Given instruction 1:
In the forum thread on fursona hair below, list the usernames of all posters whose replies begin with the word "no" in any capitalization.

Text to read:
↓↓↓
# Does your fursona have hair that looks like yours?



## Nadiafur (Jul 27, 2018)

I recently got a haircut and wanted to give my girl a bit of an update too! I see lots of sonas with fluffy manes and cool ‘dos too.

So here’s my question, does your sona’s hair reflect yours? Why or why not?


----------



## HeartlessSora (Jul 27, 2018)

it kinda does? like my hair is quite long almost hiding my right eye but my hair isnt black but yes blue :3 , my sona has black and white hair but i dont have that mix of 2 colors , tho! i what i want to achieve is the way the hair is on my sona! meaning hiding on of my eyes :3


----------



## Skychickens (Jul 27, 2018)

Kinda. I don’t have bangs and it’s super straight but I did make it reflect a bit.


----------



## David Drake (Jul 27, 2018)

I designed my protofeathers to mimic my hair even though it's slightly different (being a different type of follacle)


----------



## Slytherin Umbreon (Jul 27, 2018)

Trying too, but Idk how to draw long hair -3-


----------



## shapeless0ne (Jul 27, 2018)

no
why? because real hair sucks.


----------



## Pompadork (Jul 27, 2018)

I wish, I’ve just got a Jewfro. ;0;


----------



## MeltiTheDragon (Jul 27, 2018)

No, because they don't have hair [dragon fursona]. They have scales and crests. Though the color [really bright pink] certainly might be a possibility in the future as I love dying my hair.


----------



## Deleted member 111470 (Jul 27, 2018)

No, because my sona's fur and hair are in a "feral" style - it only grows so much and is always in this specific shape.


----------



## JazzMina (Jul 27, 2018)

No...she has hair that I wish I could have. My hair doesnt grow very fast so I couldn't get it to the length she has. Also my hair texture is not so great


----------



## Daisy Nova (Jul 28, 2018)
↑↑↑
Rows:
↓↓↓
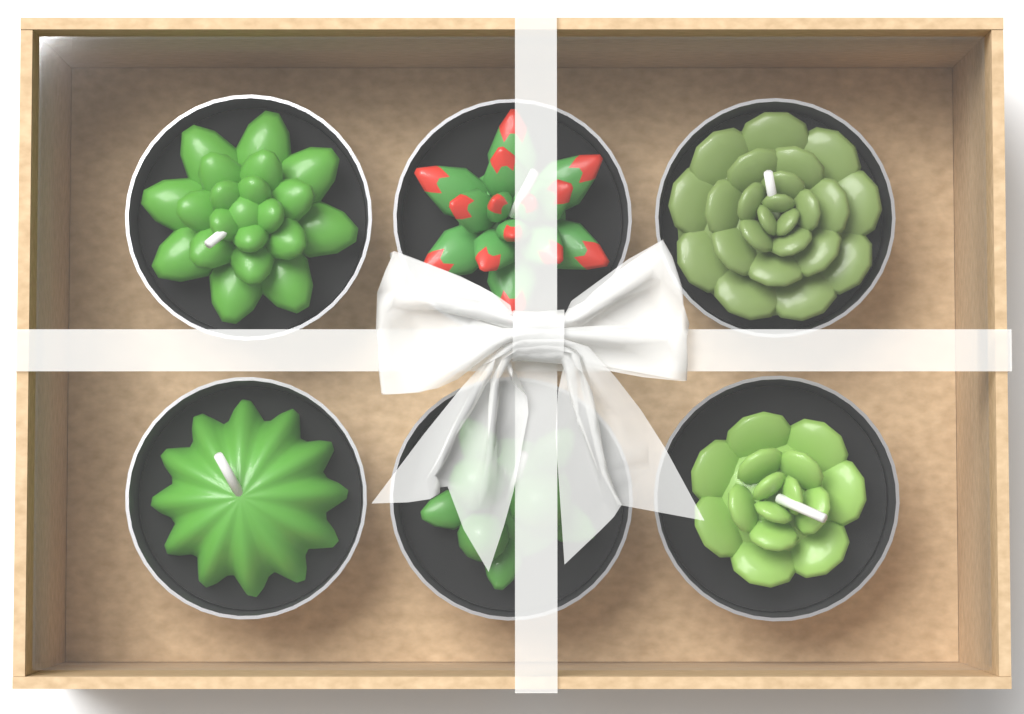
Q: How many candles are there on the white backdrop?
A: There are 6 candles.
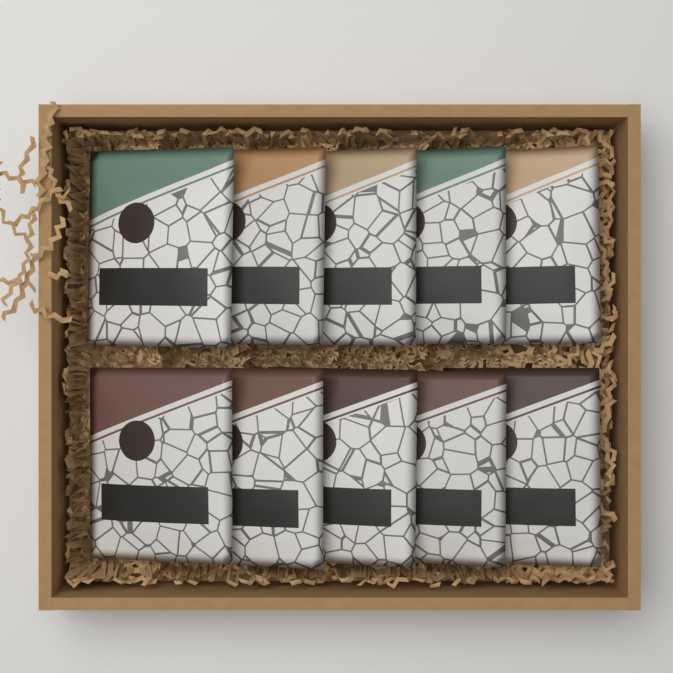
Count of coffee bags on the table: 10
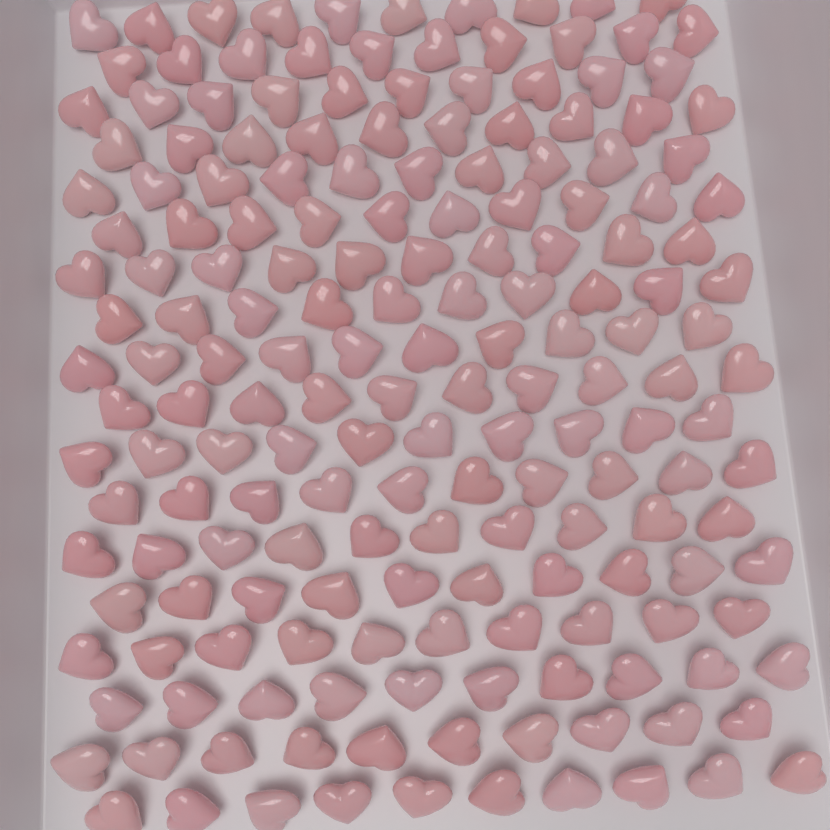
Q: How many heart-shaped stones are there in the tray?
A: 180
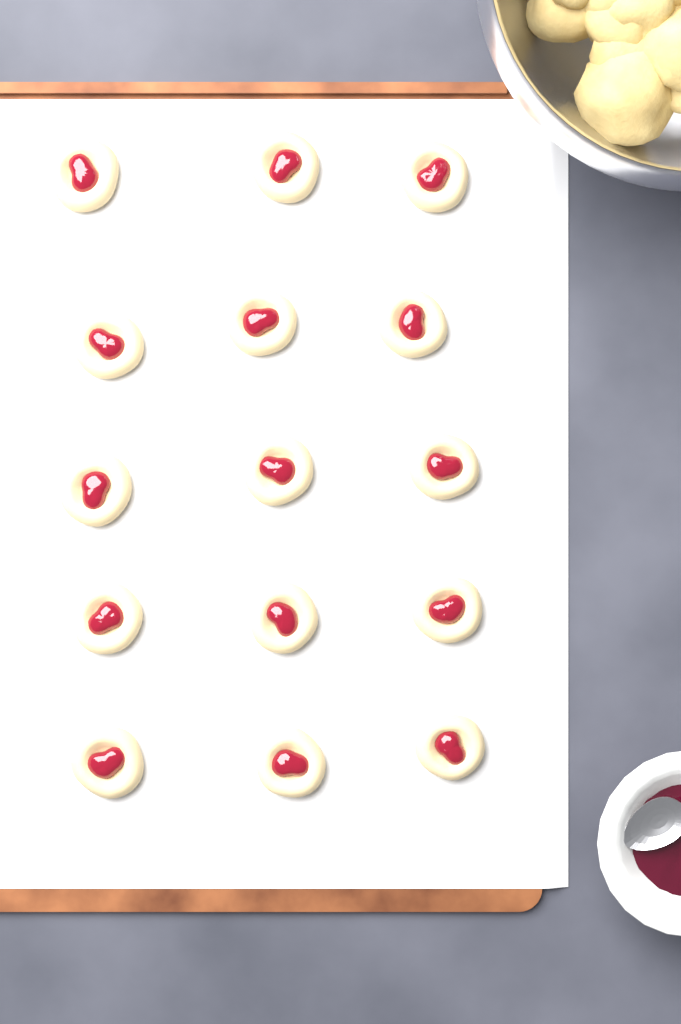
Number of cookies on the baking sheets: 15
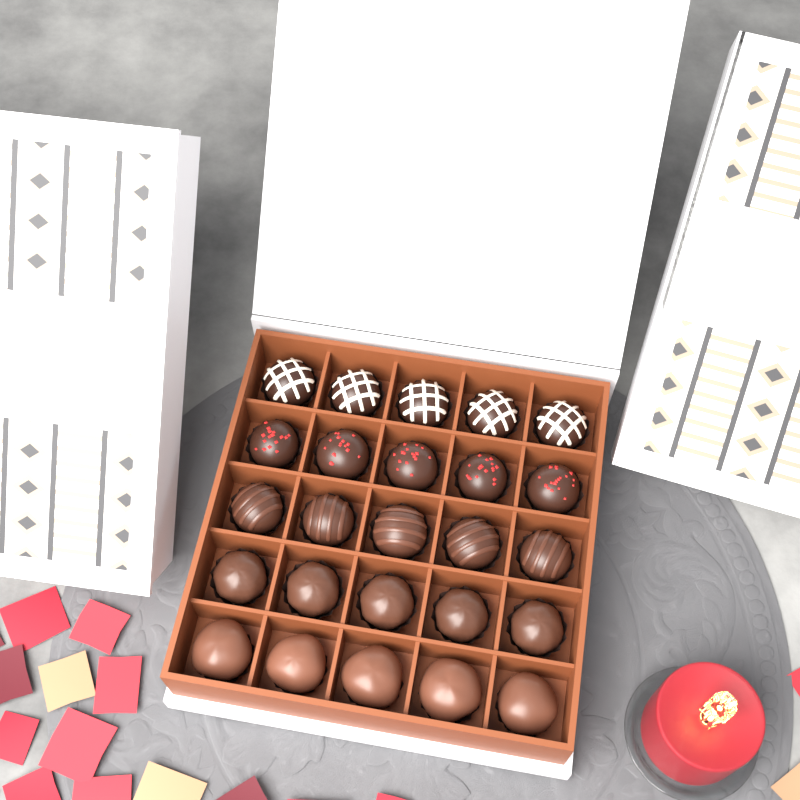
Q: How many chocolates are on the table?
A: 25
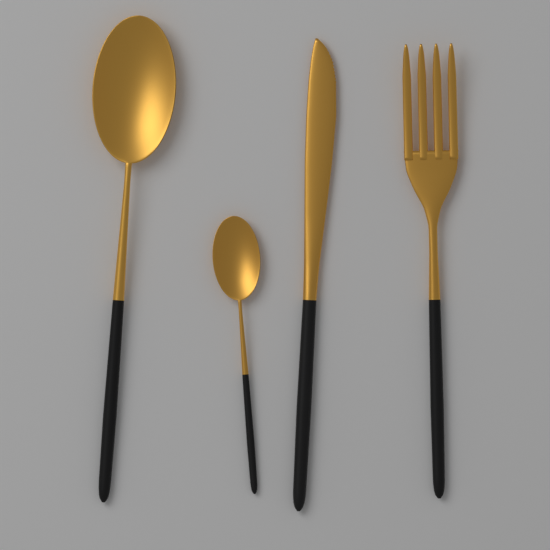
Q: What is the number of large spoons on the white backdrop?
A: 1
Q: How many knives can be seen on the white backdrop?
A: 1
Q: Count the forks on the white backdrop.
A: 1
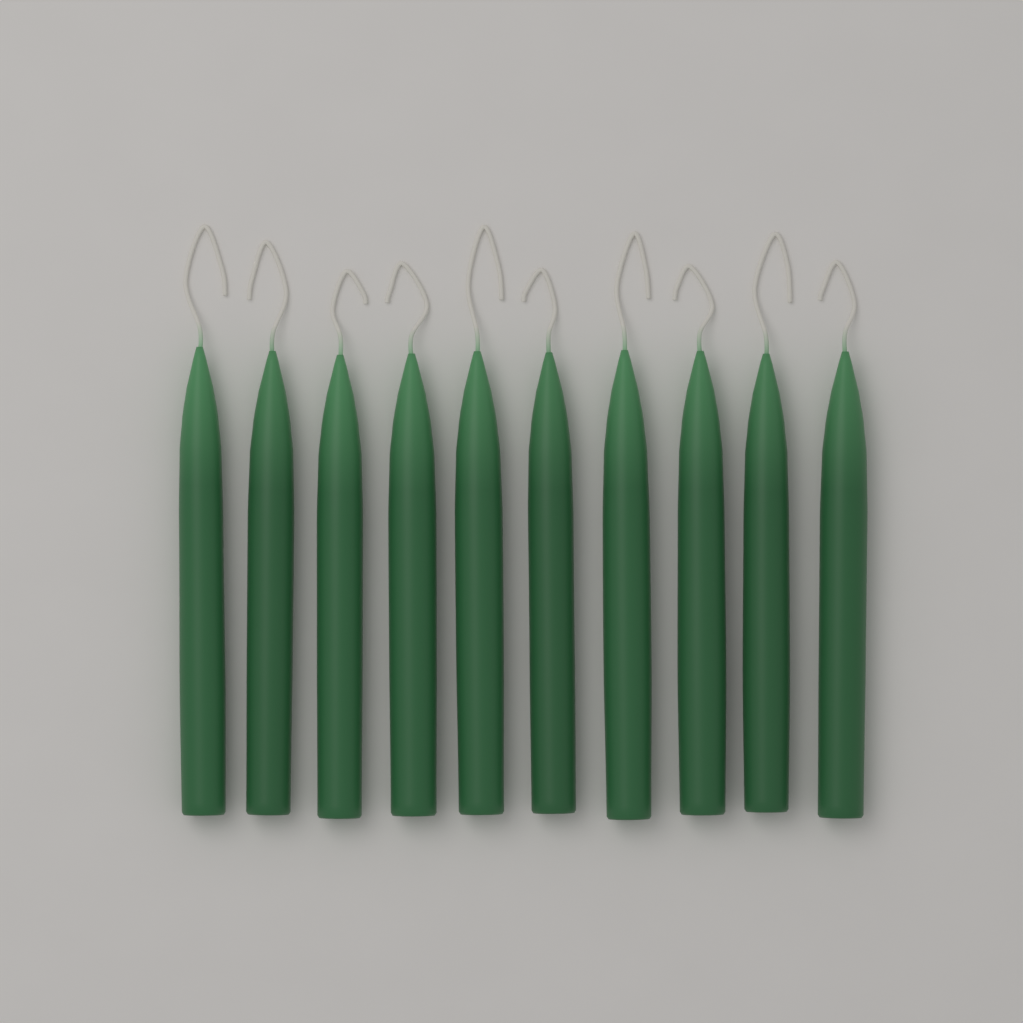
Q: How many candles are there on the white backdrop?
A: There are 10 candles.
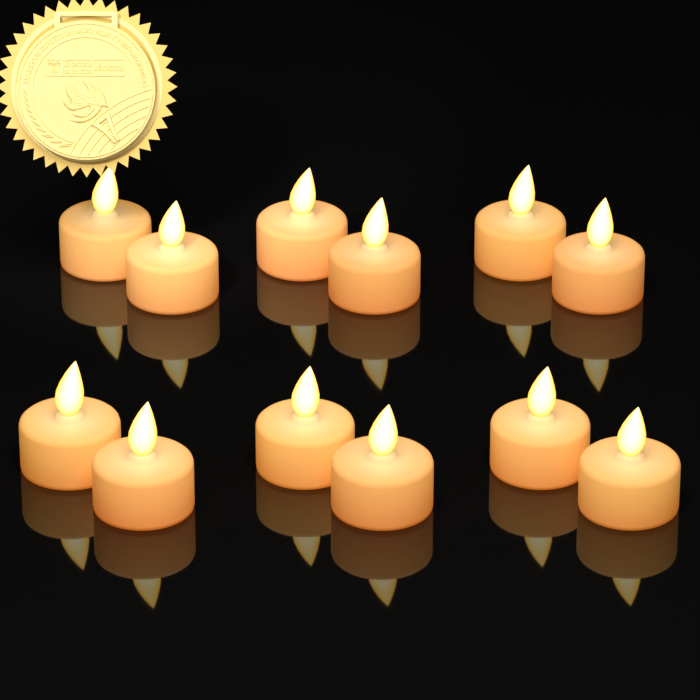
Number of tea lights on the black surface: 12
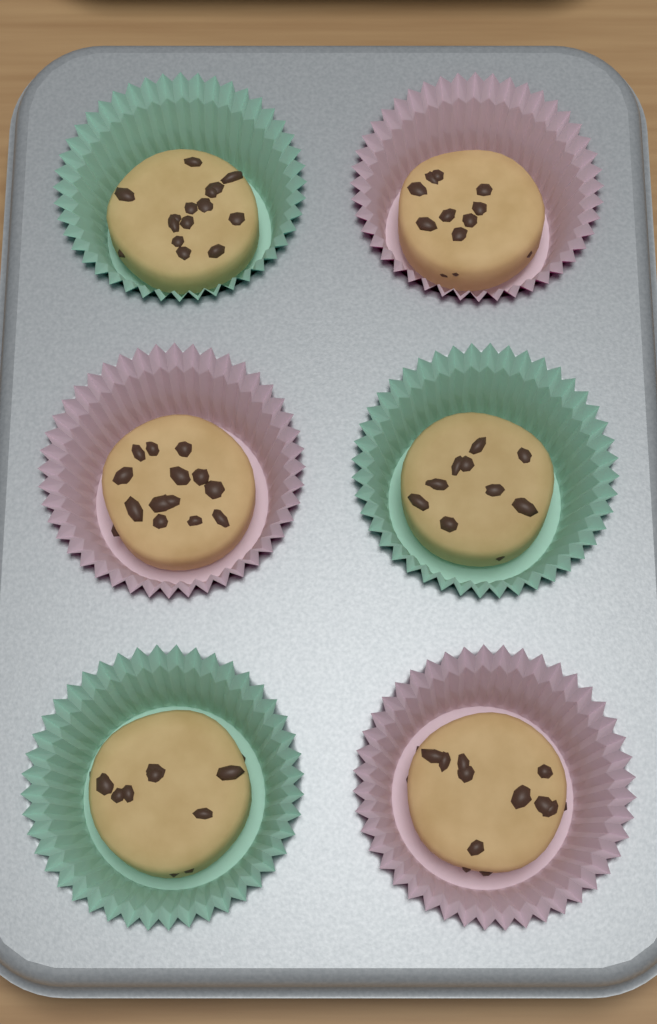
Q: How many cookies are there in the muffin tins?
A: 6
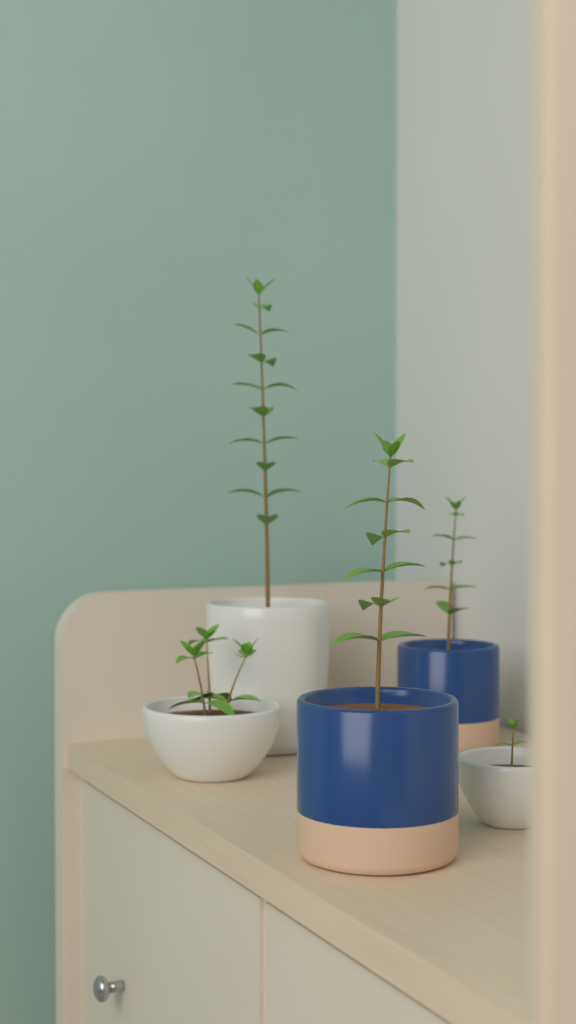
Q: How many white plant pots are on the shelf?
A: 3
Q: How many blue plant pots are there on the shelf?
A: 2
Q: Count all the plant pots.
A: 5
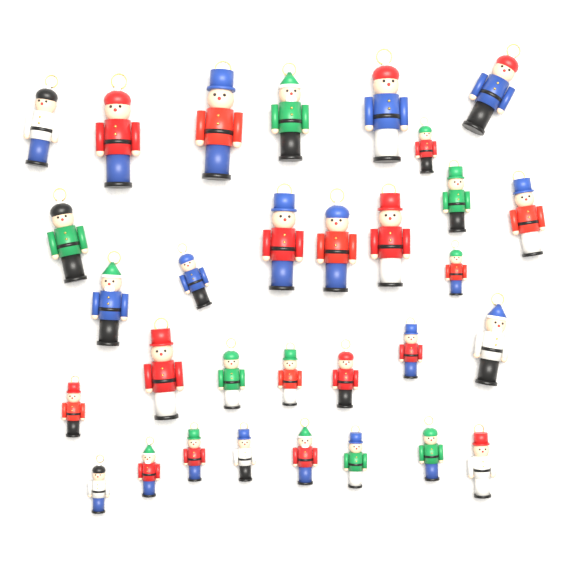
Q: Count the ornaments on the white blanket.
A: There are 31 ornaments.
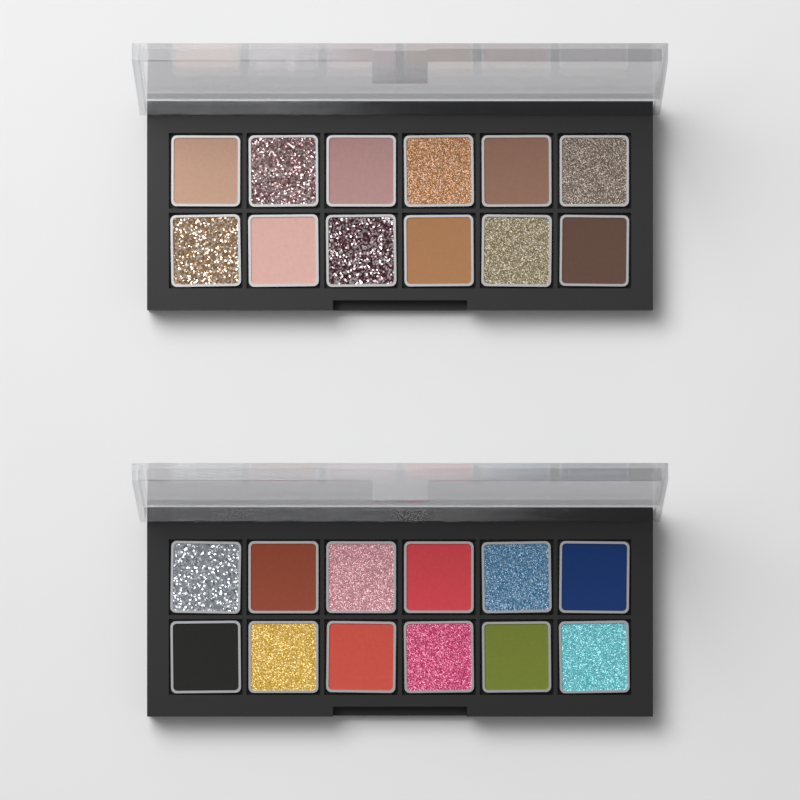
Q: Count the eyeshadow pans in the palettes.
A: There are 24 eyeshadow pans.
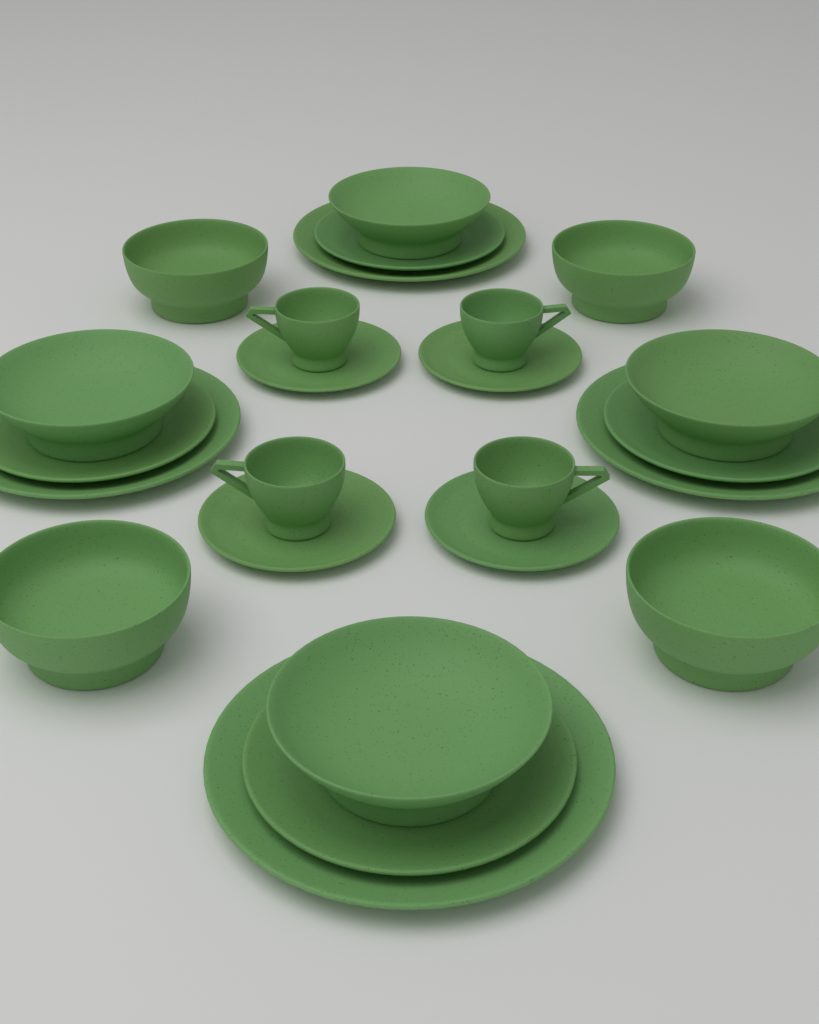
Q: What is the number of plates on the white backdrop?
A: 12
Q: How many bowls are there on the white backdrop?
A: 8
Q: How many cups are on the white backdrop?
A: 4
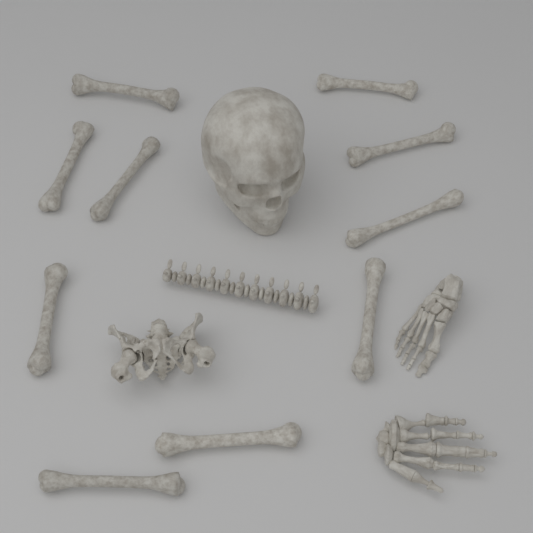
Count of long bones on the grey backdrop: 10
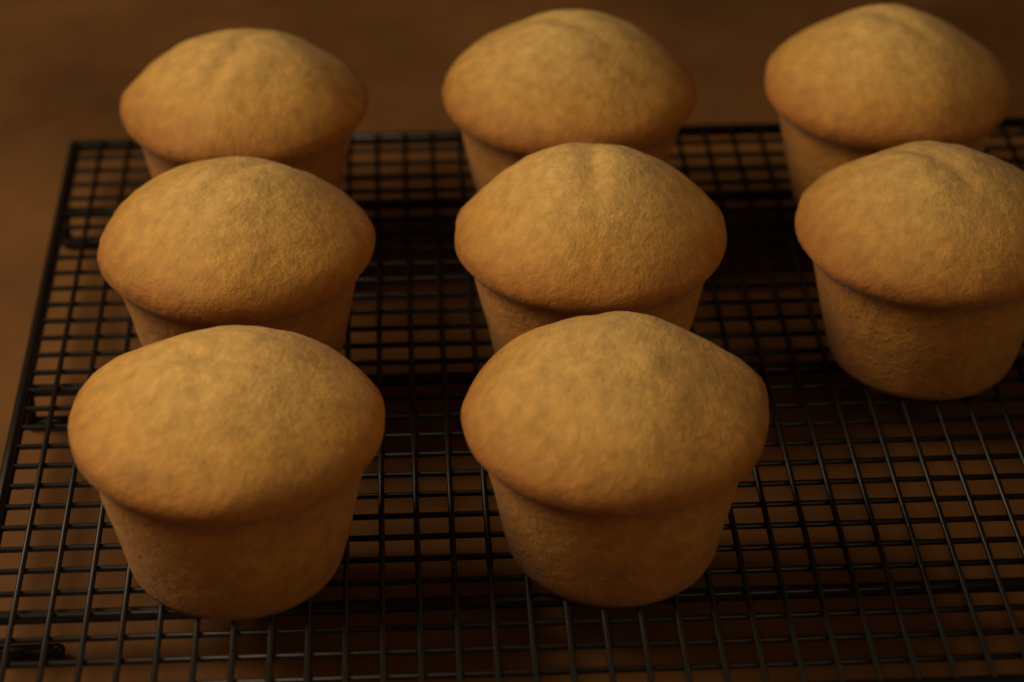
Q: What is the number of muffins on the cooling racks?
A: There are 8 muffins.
↑↑↑
Given instruction 2:
Extract from the records the lines running from the line that contains "Q: How many blue" through the end of the records, both ends included, reproducing each one word for word. Leave the picture lines out of your answer.

Full response 1:
shapeless0ne
MeltiTheDragon
Deleted member 111470
JazzMina

Full response 2:
Q: How many blue plant pots are there on the shelf?
A: 2
Q: Count all the plant pots.
A: 5
Q: Count the ornaments on the white blanket.
A: There are 31 ornaments.
Q: Count the eyeshadow pans in the palettes.
A: There are 24 eyeshadow pans.
Q: What is the number of plates on the white backdrop?
A: 12
Q: How many bowls are there on the white backdrop?
A: 8
Q: How many cups are on the white backdrop?
A: 4
Count of long bones on the grey backdrop: 10
Q: What is the number of muffins on the cooling racks?
A: There are 8 muffins.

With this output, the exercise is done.